━━━ RECORD EXTRACTS

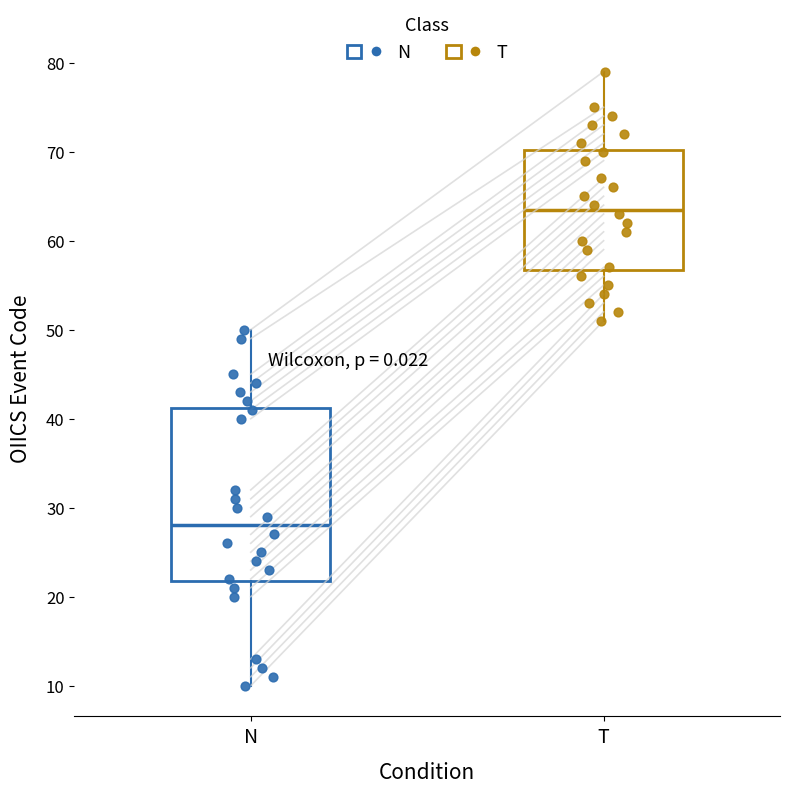

Reading left to right, transcribe this box plot: for each box, give where its median line is, the range the box spans, and where its two whiskers end, as read against the y-axis. The values are not printed on the chart, so give them approximately, as read against the axis.

N: median 28, box 22 to 41, whiskers 10 to 50
T: median 64, box 57 to 70, whiskers 51 to 79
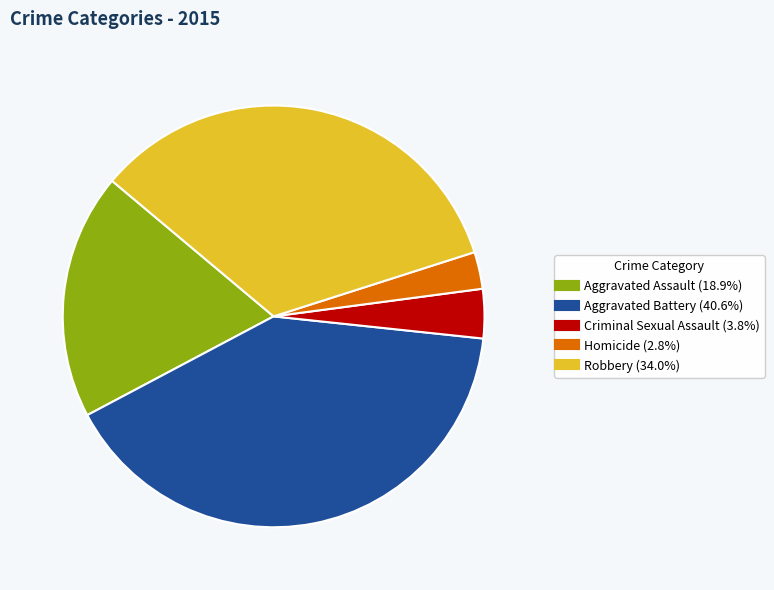

Between Criminal Sexual Assault and Aggravated Assault, which is larger?

Aggravated Assault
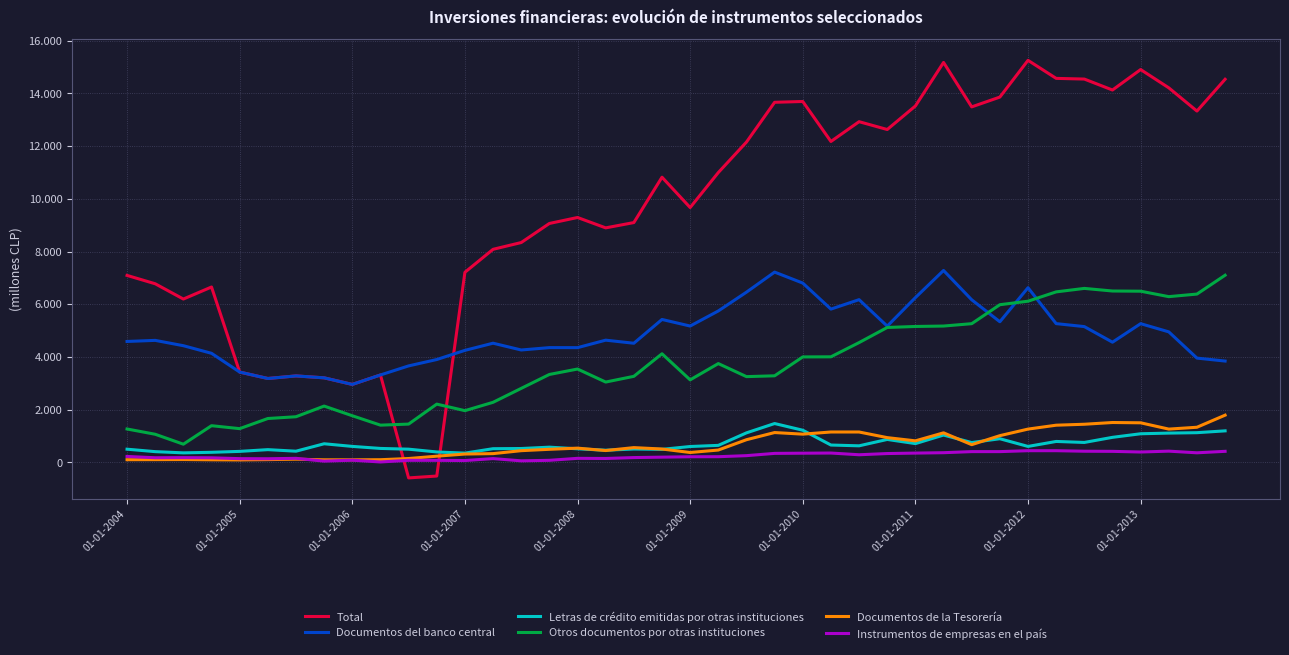

Does the chart display data point markers on the line(s)?

No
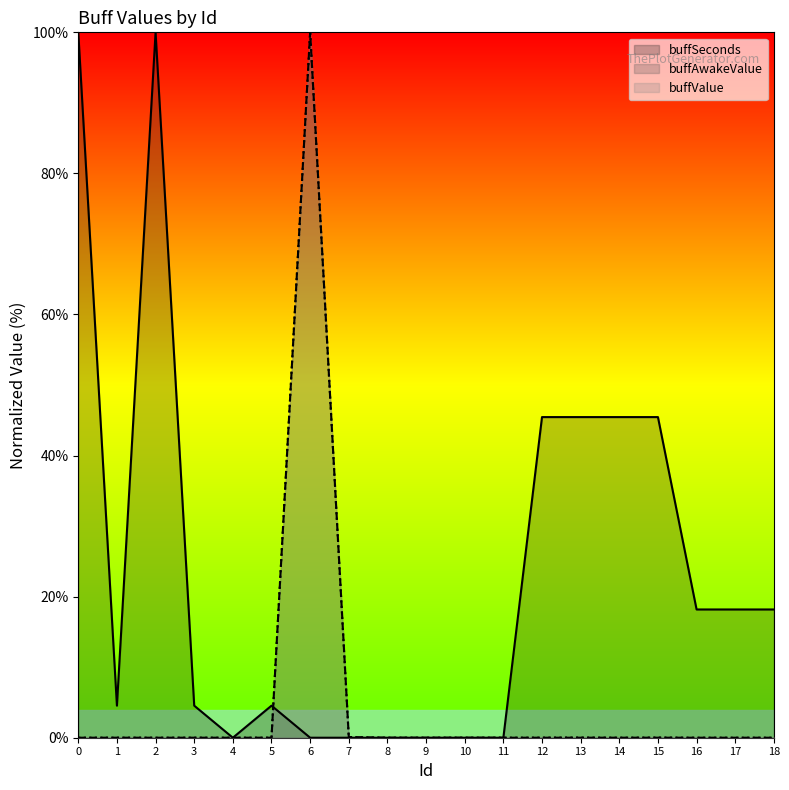

What is the difference between the maximum and minimum values in the buffSeconds series?

100.0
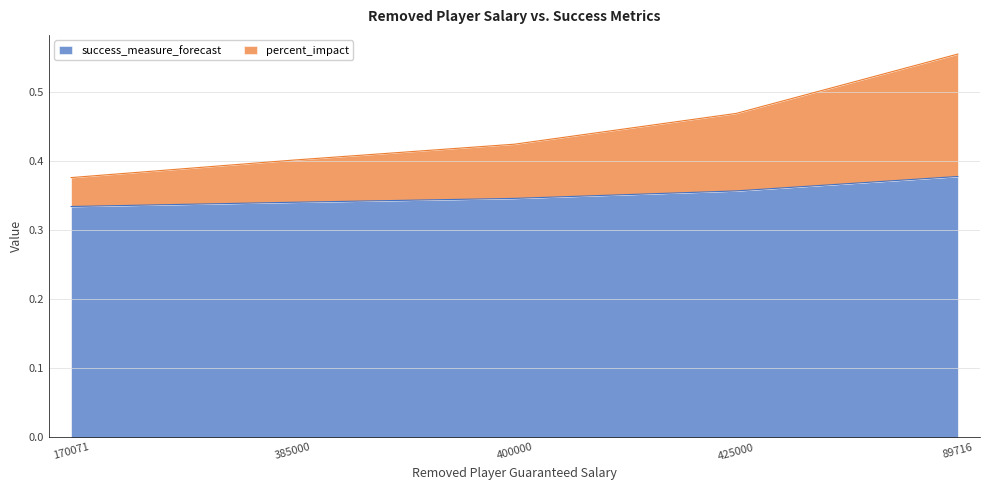

Read the success_measure_forecast value at 385000.

0.3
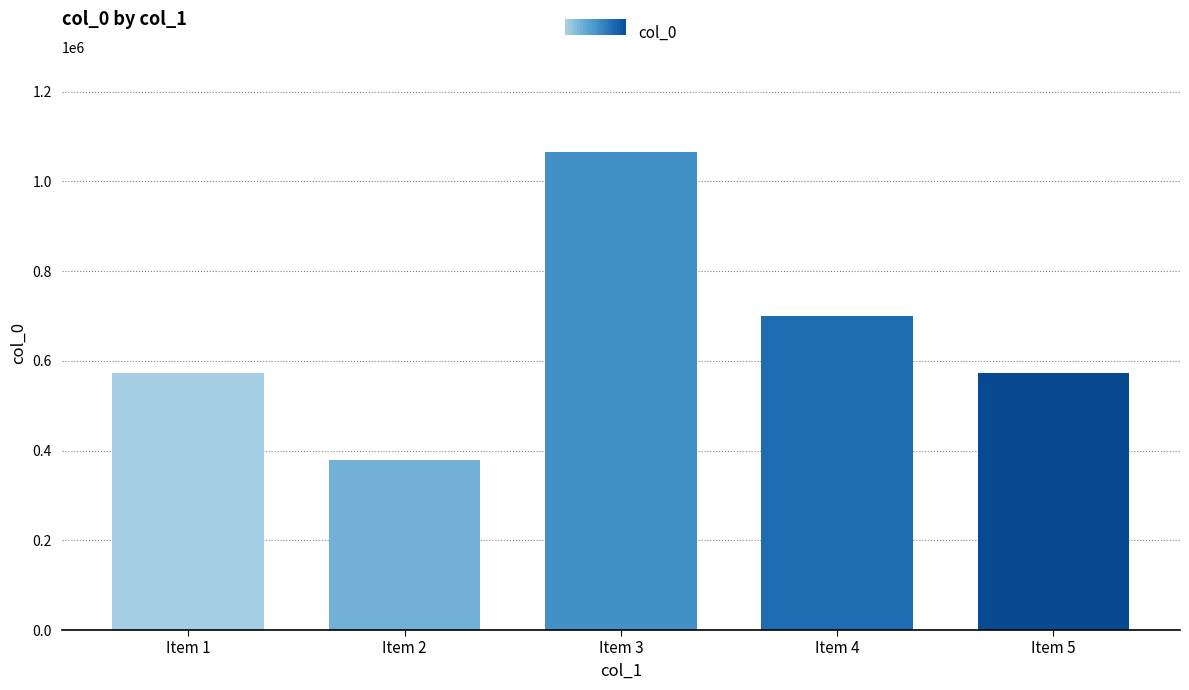

Does the chart contain stacked bars?

No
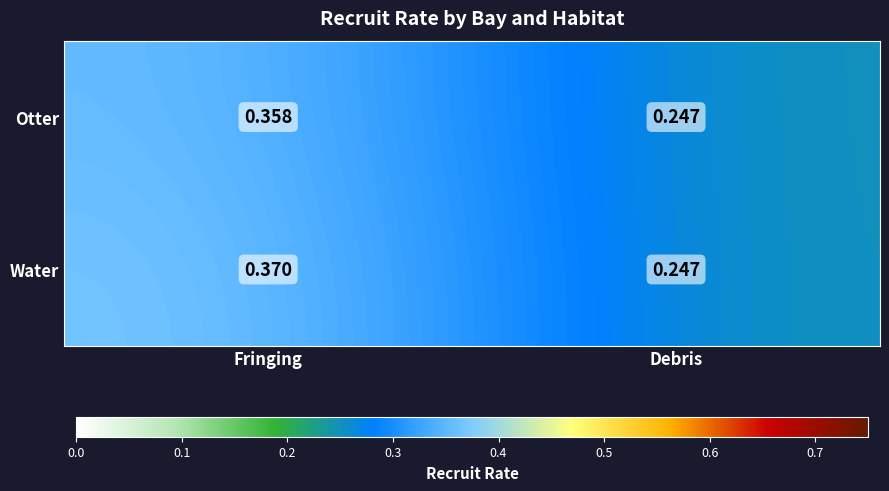

At which label does Water reach its peak?

Fringing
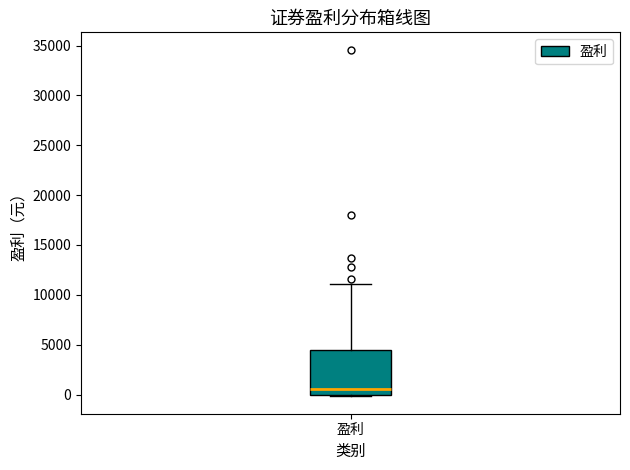

Read this box plot against the y-axis: the position of the median line, the range covered by the box, and the ends of both whiskers. The values are not printed on the chart, so give them approximately, as read against the axis.

median 500, box 0 to 4500, whiskers 0 (just below the box's lower edge) to 11000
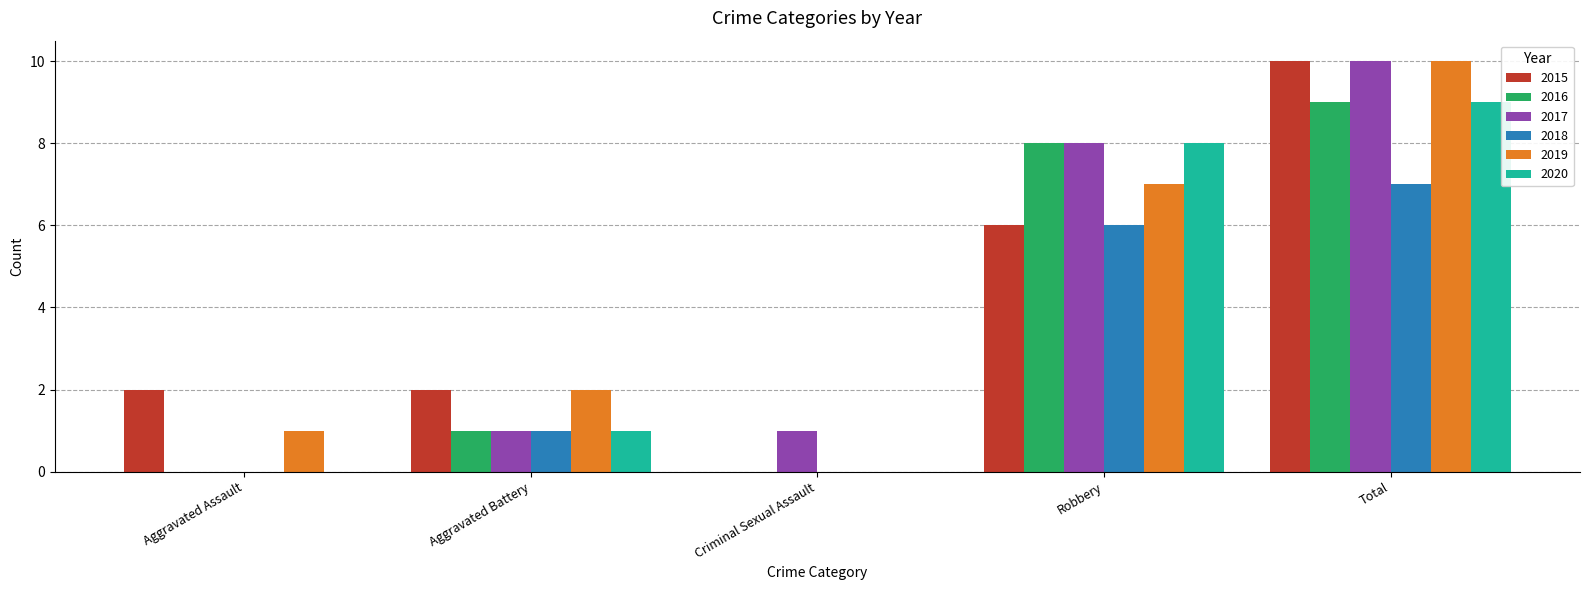

Is the value of 2015 at Robbery greater than the value of 2018 at Total?

No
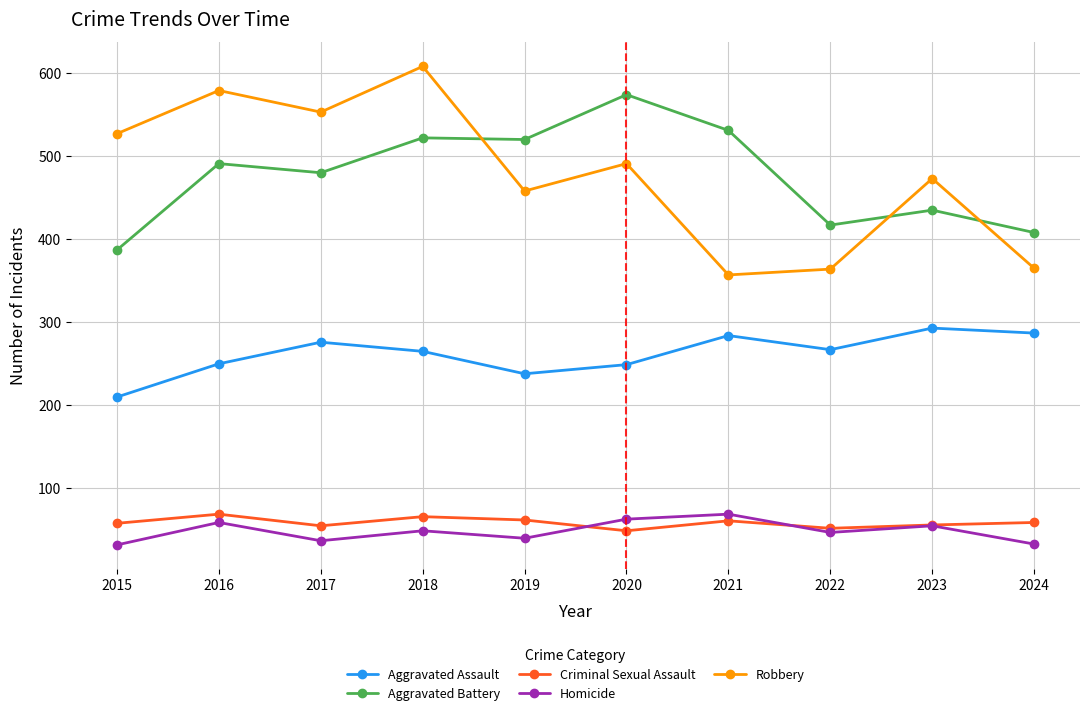

The value of Aggravated Battery at 2024 is 408. True or false?

True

━━━━━━

Can you render all of the data above as a Markdown table with the columns No. and Line, giving each non-blank line its own numbered row and leaving out the pictures?

| No. | Line |
|---|---|
| 1 | Reading left to right, transcribe this box plot: for each box, give where its median line is, the range the box spans, and where its two whiskers end, as read against the y-axis. The values are not printed on the chart, so give them approximately, as read against the axis. |
| 2 | N: median 28, box 22 to 41, whiskers 10 to 50 |
| 3 | T: median 64, box 57 to 70, whiskers 51 to 79 |
| 4 | Between Criminal Sexual Assault and Aggravated Assault, which is larger? |
| 5 | Aggravated Assault |
| 6 | Does the chart display data point markers on the line(s)? |
| 7 | No |
| 8 | What is the difference between the maximum and minimum values in the buffSeconds series? |
| 9 | 100.0 |
| 10 | Read the success_measure_forecast value at 385000. |
| 11 | 0.3 |
| 12 | Does the chart contain stacked bars? |
| 13 | No |
| 14 | At which label does Water reach its peak? |
| 15 | Fringing |
| 16 | Read this box plot against the y-axis: the position of the median line, the range covered by the box, and the ends of both whiskers. The values are not printed on the chart, so give them approximately, as read against the axis. |
| 17 | median 500, box 0 to 4500, whiskers 0 (just below the box's lower edge) to 11000 |
| 18 | Is the value of 2015 at Robbery greater than the value of 2018 at Total? |
| 19 | No |
| 20 | The value of Aggravated Battery at 2024 is 408. True or false? |
| 21 | True |